I’ll post them all on here, with links to my Mixcloud page. I didn’t even know that Mixcloud existed until last month, when my friend Dan posted his own best-of-2012 mix on the site. When I realised that the site was completely legal, it seemed like the natural thing to follow Dan’s lead. And one of the great things about Mixcloud is that you throw a few tags on there and people are listening right away without any need for me to promote it.
How do I pick the songs? I have just a few ground rules – maximum two songs per artist (split across discs if possible), and all songs must have been released in some shape or form during the year in question. As time went on (starting in about 2002 I think), I relaxed this rule a bit to allow for songs that weren’t released during the year – I call them ‘wildcards’, and I’d typically allow three or four maximum.
I have thought long and hard about making minor edits to the tracklisting to try and gloss over a few shocking choices I made – but decided against it. Why rewrite history? What you’ll hear are the exact same tracklistings and running orders that they always have been. The only slight difference will be that I’ll have mixed some of the early soundtracks again (just because the source CDs for them which I burned to iTunes turned out to be knackered). By clicking on the Mixcloud timelines, you’ll also be able to buy tracks you like directly.

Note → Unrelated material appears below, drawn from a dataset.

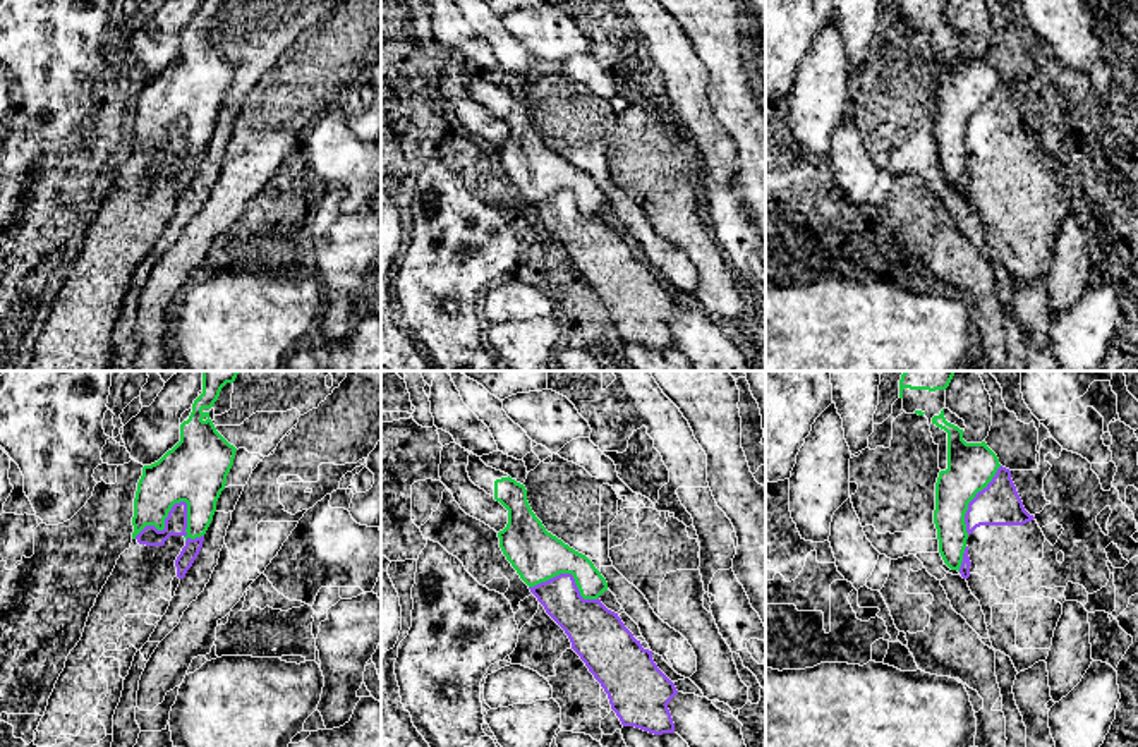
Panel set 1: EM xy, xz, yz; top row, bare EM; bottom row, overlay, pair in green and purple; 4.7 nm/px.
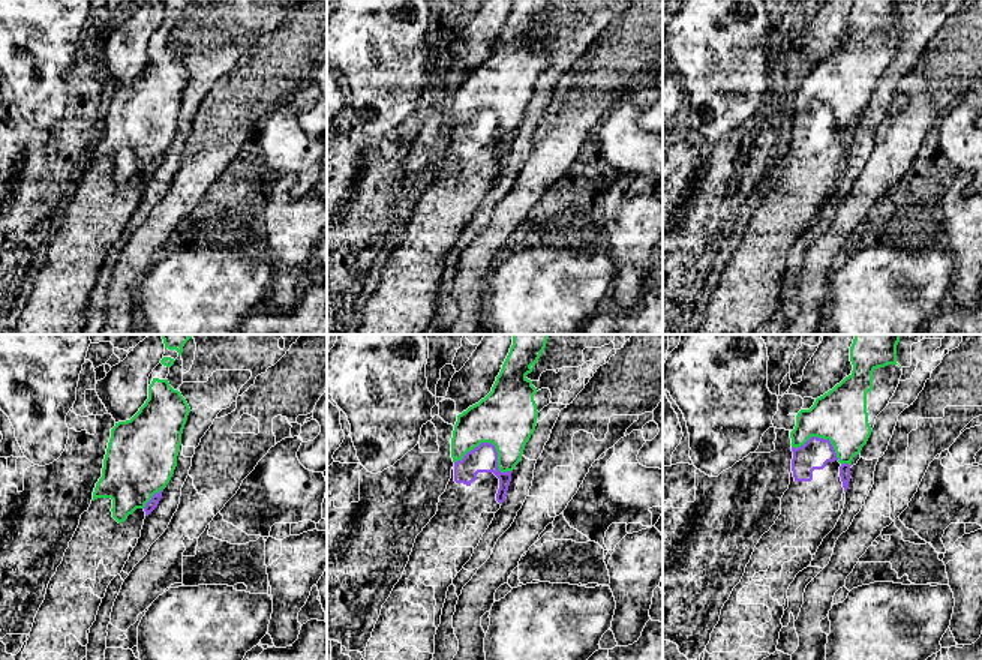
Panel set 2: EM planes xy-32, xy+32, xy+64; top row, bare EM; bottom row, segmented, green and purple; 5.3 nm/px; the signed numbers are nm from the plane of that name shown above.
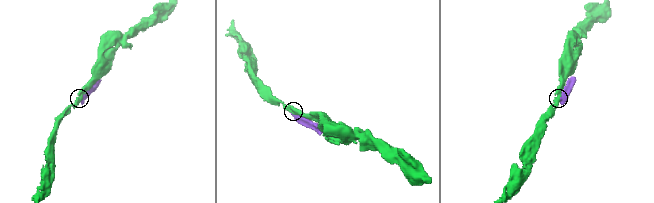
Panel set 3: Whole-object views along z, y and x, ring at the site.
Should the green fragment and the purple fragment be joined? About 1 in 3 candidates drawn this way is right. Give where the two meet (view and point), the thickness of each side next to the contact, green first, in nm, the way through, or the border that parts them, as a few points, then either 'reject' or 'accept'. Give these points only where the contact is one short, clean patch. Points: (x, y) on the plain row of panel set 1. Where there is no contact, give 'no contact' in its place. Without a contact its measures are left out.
contact xy (177, 117); calibres 300 and 110 nm; reject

Please do keep coming back to this blog and share your thoughts via Twitter, Facebook and on this blog itself. It’ll be more fun to know that someone’s listening in, maybe listening to a new mix each week in the office to make their work day go a little bit faster. I hope that you discover plenty of music that you like – and forgive me for the stuff that you don’t.
PS. A doff of the metaphorical cap to Spacemen 3’s Natty Brooker who inspired this blog’s background artwork.